Sick Puppies, Puddle of Mudd headline IndyPendence Day
This time 14 years ago, Scott Lintner didn't know how much time he had left.

A leukemia diagnosis had turned his world upside down. Doctors estimated he wouldn't live to see the age of 50. Lintner - a doctor himself, currently practicing at OrthoIndy - decided if he beat those odds, he'd throw everyone he knew a huge party.

Cut to 2013. Lintner is 51, and IndyPendence Day is that party he promised.

The festival features performances from a host of alt-rock bands, including Puddle of Mudd, Sick Puppies, Trapt, Alien Ant Farm, Lit and Hoobastank. Festival organizers aren't worried about the fest down the road in Fountain Square. They fully support it - they've even gone as far as to sponsor a stage at the FSMF.

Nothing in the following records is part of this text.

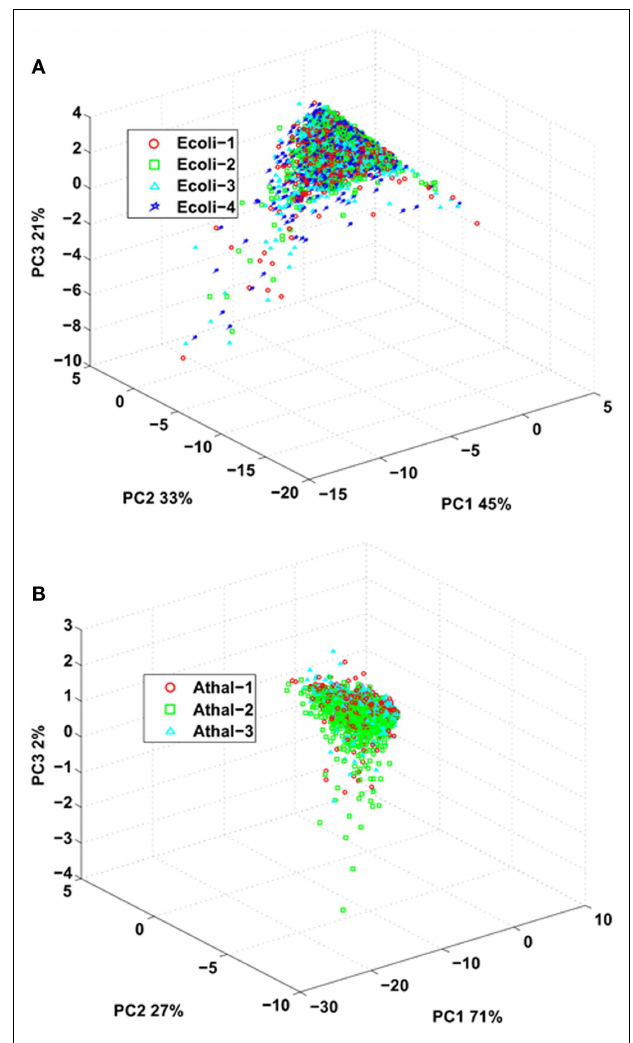
FIGURE 2 | Principal component analysis of spectral counts, Mascot ions score, and total ion current (derived from MS/MS) from common peptides identified over all replicates from (A) E. coli and (B) Arabidopsis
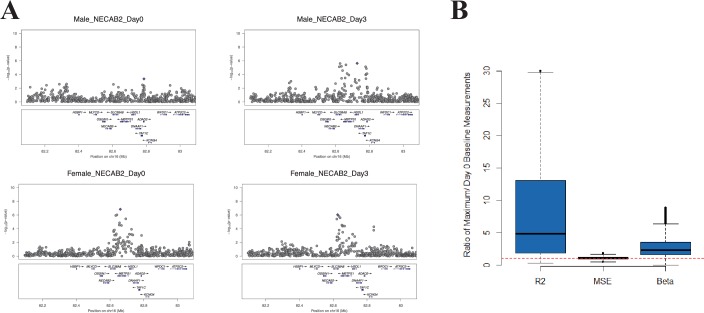
At some loci, the magnitude of the genetic effect changes after the experimental perturbation.(A) A specific example of this phenomenon: local Manhattan plots for the gene NECAB2 before and on day 3 after vaccination in each of the two cohorts, showing an increase in the magnitude of the genotype effect (R2g) after the experimental perturbation. (B) An increase in R2g after the experimental perturbation is a general feature of the SNP-transcript pairs that show a strong cis-eQTLs and a transcriptional response to vaccination (left). The within-genotype variance is unchanged (MSE, center), while the strength of the genotype effect on expression (slope of the additive association; β, right) increases, suggesting that the latter is the main driver for the observed increase in the genetic effect after vaccination.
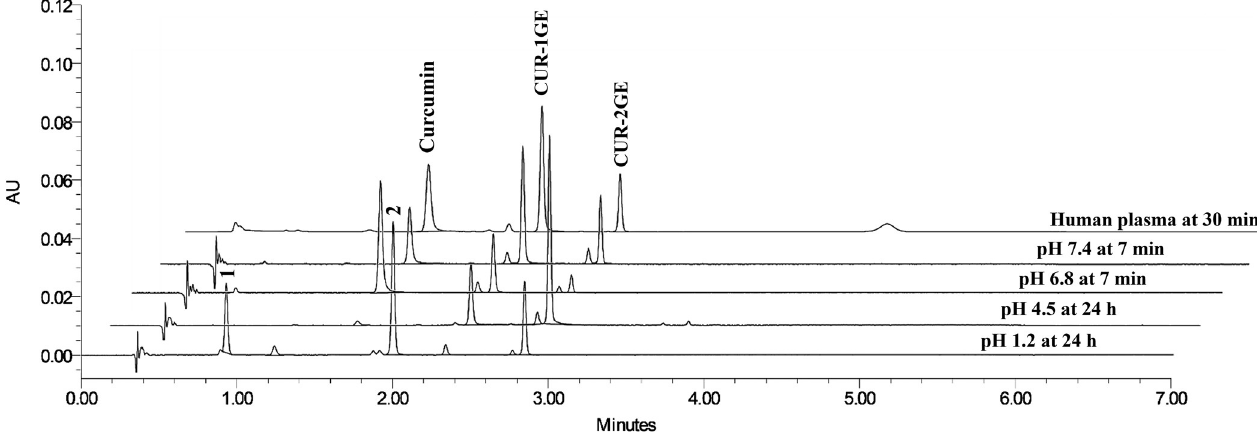
Fig 2. Representative chromatograms of CUR-2GE incubated at 37˚C in buffers at pH 1.2, 4.5, pH 6.8, pH 7.4, and human plasma for 24 h, 24 h, 7 min, 7 min, and 30 min, respectively. The retention times of curcumin, CUR-1GE and CUR-2GE were 1.6, 2.3 and 2.8 min, respectively, and the retention times of major unknown compounds 1 and 2 were 0.9 and 2.0 min,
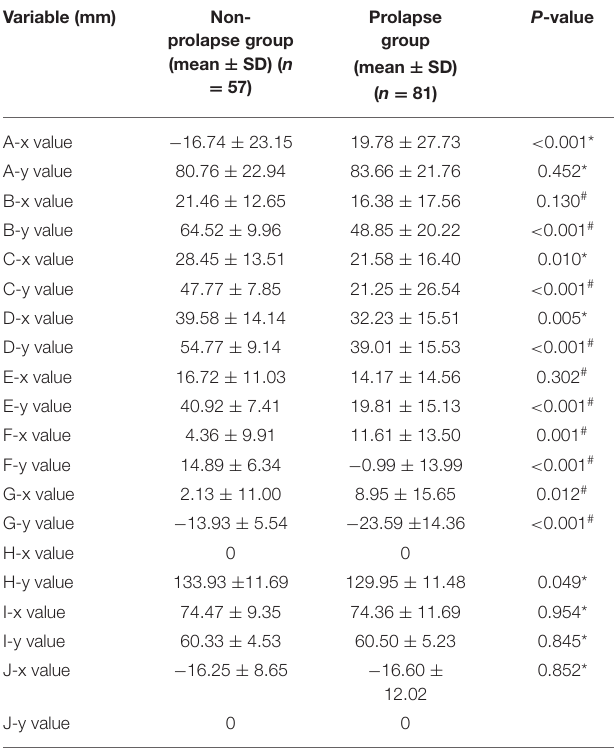
TABLE 4 | Coordinate parameters of the uterus and vagina. Variable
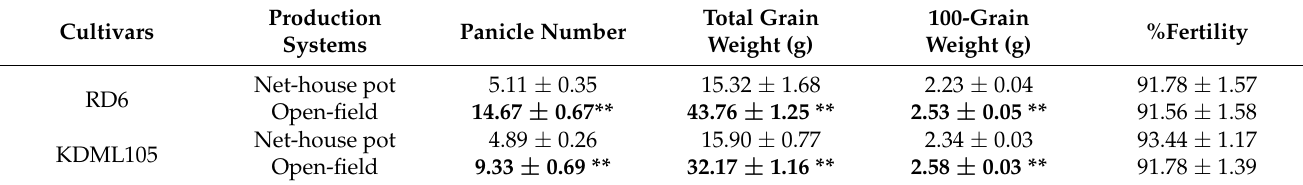
Table 2. Productivity of the two elite Thai rice cultivars grown in the net-house pot and open-field production systems. Cultivars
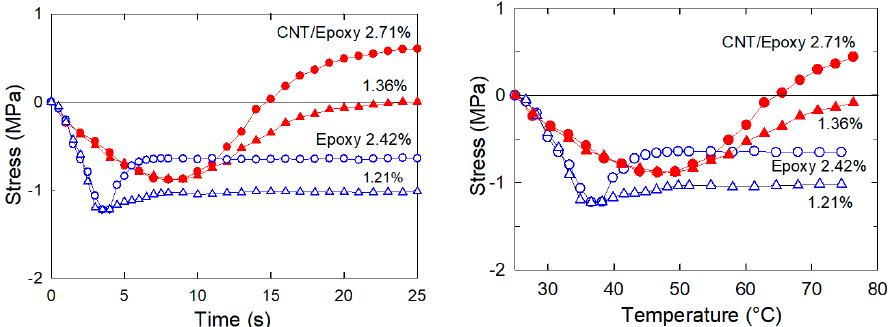
Figure 3. Time − dependent ( left ) and temperature − dependent ( right ) variations in stress during a heating of the MWCNT nanopaper/epoxy and epoxy strips from the temperature of 25 ◦ C to 75 ◦ C at the fixed strain denoted in the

Appropriately, beneficiaries of the funds raised include the Leukemia and Lymphoma Society and St. Franciscan Patient Assist Fund. The concert will conclude at 10 p.m., just in time for Downtown's fireworks.

Our favorite group on the bill, Australian rockers Sick Puppies, will perform at 7:05 p.m. We spoke to singer and lead guitarist Shimon Moore by phone about their upcoming album, Connect, to be released on July 16.

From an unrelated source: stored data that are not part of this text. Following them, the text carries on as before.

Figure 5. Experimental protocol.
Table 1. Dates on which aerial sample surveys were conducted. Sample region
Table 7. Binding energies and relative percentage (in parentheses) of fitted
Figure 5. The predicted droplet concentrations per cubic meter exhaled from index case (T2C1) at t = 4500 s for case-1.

NUVO: On the acoustic EP [2011's Polar Opposite], Emma [Anzai, Sick Puppies bassist] did some singing; are there any plans to have her do any more singing on the new album?

shimon moore: Yeah, yeah, she's going to be doing more singing on the next album. We went on our band website and asked the fans what they wanted to see more of and hearing Emma sing more was one of the biggest things that people said. So there is a little more of her. The song "Under a Black Sky" has actually got her singing lead in the verses.

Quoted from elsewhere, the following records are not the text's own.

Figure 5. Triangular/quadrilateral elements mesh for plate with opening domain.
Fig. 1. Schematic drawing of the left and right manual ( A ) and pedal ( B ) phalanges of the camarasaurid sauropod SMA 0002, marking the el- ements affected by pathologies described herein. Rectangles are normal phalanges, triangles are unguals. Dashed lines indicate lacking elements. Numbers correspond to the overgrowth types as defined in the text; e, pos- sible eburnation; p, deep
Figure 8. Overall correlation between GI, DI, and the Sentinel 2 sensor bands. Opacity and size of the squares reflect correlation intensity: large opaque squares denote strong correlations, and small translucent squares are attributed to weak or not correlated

... Connect was kind of just an album title that we decided on after the songs were picked. People started making rumors about that because they heard that one of our songs was called, "Under a Very Black Sky," and went from there. It was just a song, really. Once we had finished with the record, it was then that we decided to call it Connect. That was because that's what we try to do. It's what most people try to use music as: a device. It's nothing more than a device people use to connect with other people, or an emotion, so it was a fitting thing.

NUVO: Are you guys still working with [photographer] Robert Knight?

Moore: We've just been really good friends for a long time. We've done photo shoots together and things like that. That whole thing about us working with Robert was more people coming out on the road with us every two months, just filming us being us [for the documentary Rock Prophecies]. We still work with Robert every chance that we get, but now we've become so busy that we're never in one place at one time. We really usually only do it when we're in Vegas.

NUVO: Social media has been very helpful for your group - you've released two tracks online and received notoriety from the viral Free Hugs campaign. Do you think being more connected through social media helps or hurts?

Moore: It's helping and hurting, depending on who you are. It depends on the band. Bands like Coldplay aren't hurting. Up and coming bands and independent bands, you could say that it's helping them, because, it gets their stuff out there. And then, there's a big opportunity there when you finally release your album. Your merchandise could be online, your shirts, and ticket stubs. Your media could be hurting you though, because then people don't buy the actual music, they just go online and download it and get it that way. So, it really depends on who you ask, man. I think a lot of the problem is illegal downloading, commercial stuff, Facebook and all of that stuff. If the band is too focused on promoting themselves online, then they aren't focusing on writing good songs. ?

Sick Puppies interview by Joey Megan Harris.